* Begin RECORDS FOR THE TASK *
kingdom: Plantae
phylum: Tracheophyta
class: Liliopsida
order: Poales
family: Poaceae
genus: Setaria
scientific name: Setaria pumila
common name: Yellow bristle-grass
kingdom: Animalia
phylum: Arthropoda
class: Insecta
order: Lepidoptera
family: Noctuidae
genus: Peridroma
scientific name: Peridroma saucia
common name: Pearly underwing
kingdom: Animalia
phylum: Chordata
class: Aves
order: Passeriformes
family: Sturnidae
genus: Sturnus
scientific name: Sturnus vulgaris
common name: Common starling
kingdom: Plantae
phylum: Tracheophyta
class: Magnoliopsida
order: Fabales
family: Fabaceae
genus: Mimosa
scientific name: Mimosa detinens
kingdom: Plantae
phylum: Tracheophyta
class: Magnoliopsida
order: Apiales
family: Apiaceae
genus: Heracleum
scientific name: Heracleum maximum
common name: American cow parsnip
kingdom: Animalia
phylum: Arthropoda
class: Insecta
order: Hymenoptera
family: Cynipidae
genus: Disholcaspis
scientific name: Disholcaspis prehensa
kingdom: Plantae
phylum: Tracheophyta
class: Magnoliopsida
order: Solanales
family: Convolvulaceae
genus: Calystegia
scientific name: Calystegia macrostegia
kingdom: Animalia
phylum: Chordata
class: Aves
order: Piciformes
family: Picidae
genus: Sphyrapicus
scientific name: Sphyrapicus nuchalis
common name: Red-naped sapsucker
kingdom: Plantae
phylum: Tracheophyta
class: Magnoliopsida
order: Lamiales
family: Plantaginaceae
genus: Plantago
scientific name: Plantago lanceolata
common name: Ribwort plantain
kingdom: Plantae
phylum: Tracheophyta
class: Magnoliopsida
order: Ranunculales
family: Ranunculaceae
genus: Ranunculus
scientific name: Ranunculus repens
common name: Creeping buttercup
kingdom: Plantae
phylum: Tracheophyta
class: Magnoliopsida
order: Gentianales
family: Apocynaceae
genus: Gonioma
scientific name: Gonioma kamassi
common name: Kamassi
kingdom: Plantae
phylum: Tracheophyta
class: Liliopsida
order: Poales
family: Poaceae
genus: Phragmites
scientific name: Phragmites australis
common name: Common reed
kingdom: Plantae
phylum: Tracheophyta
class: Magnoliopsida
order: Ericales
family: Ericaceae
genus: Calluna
* End RECORDS FOR THE TASK *
> _WHAT THE EXERCISE ASKS_:
Please quote every line of the items above word for word, from the first to the last.

> _WRITTEN SOLUTION_:
kingdom: Plantae
phylum: Tracheophyta
class: Liliopsida
order: Poales
family: Poaceae
genus: Setaria
scientific name: Setaria pumila
common name: Yellow bristle-grass
kingdom: Animalia
phylum: Arthropoda
class: Insecta
order: Lepidoptera
family: Noctuidae
genus: Peridroma
scientific name: Peridroma saucia
common name: Pearly underwing
kingdom: Animalia
phylum: Chordata
class: Aves
order: Passeriformes
family: Sturnidae
genus: Sturnus
scientific name: Sturnus vulgaris
common name: Common starling
kingdom: Plantae
phylum: Tracheophyta
class: Magnoliopsida
order: Fabales
family: Fabaceae
genus: Mimosa
scientific name: Mimosa detinens
kingdom: Plantae
phylum: Tracheophyta
class: Magnoliopsida
order: Apiales
family: Apiaceae
genus: Heracleum
scientific name: Heracleum maximum
common name: American cow parsnip
kingdom: Animalia
phylum: Arthropoda
class: Insecta
order: Hymenoptera
family: Cynipidae
genus: Disholcaspis
scientific name: Disholcaspis prehensa
kingdom: Plantae
phylum: Tracheophyta
class: Magnoliopsida
order: Solanales
family: Convolvulaceae
genus: Calystegia
scientific name: Calystegia macrostegia
kingdom: Animalia
phylum: Chordata
class: Aves
order: Piciformes
family: Picidae
genus: Sphyrapicus
scientific name: Sphyrapicus nuchalis
common name: Red-naped sapsucker
kingdom: Plantae
phylum: Tracheophyta
class: Magnoliopsida
order: Lamiales
family: Plantaginaceae
genus: Plantago
scientific name: Plantago lanceolata
common name: Ribwort plantain
kingdom: Plantae
phylum: Tracheophyta
class: Magnoliopsida
order: Ranunculales
family: Ranunculaceae
genus: Ranunculus
scientific name: Ranunculus repens
common name: Creeping buttercup
kingdom: Plantae
phylum: Tracheophyta
class: Magnoliopsida
order: Gentianales
family: Apocynaceae
genus: Gonioma
scientific name: Gonioma kamassi
common name: Kamassi
kingdom: Plantae
phylum: Tracheophyta
class: Liliopsida
order: Poales
family: Poaceae
genus: Phragmites
scientific name: Phragmites australis
common name: Common reed
kingdom: Plantae
phylum: Tracheophyta
class: Magnoliopsida
order: Ericales
family: Ericaceae
genus: Calluna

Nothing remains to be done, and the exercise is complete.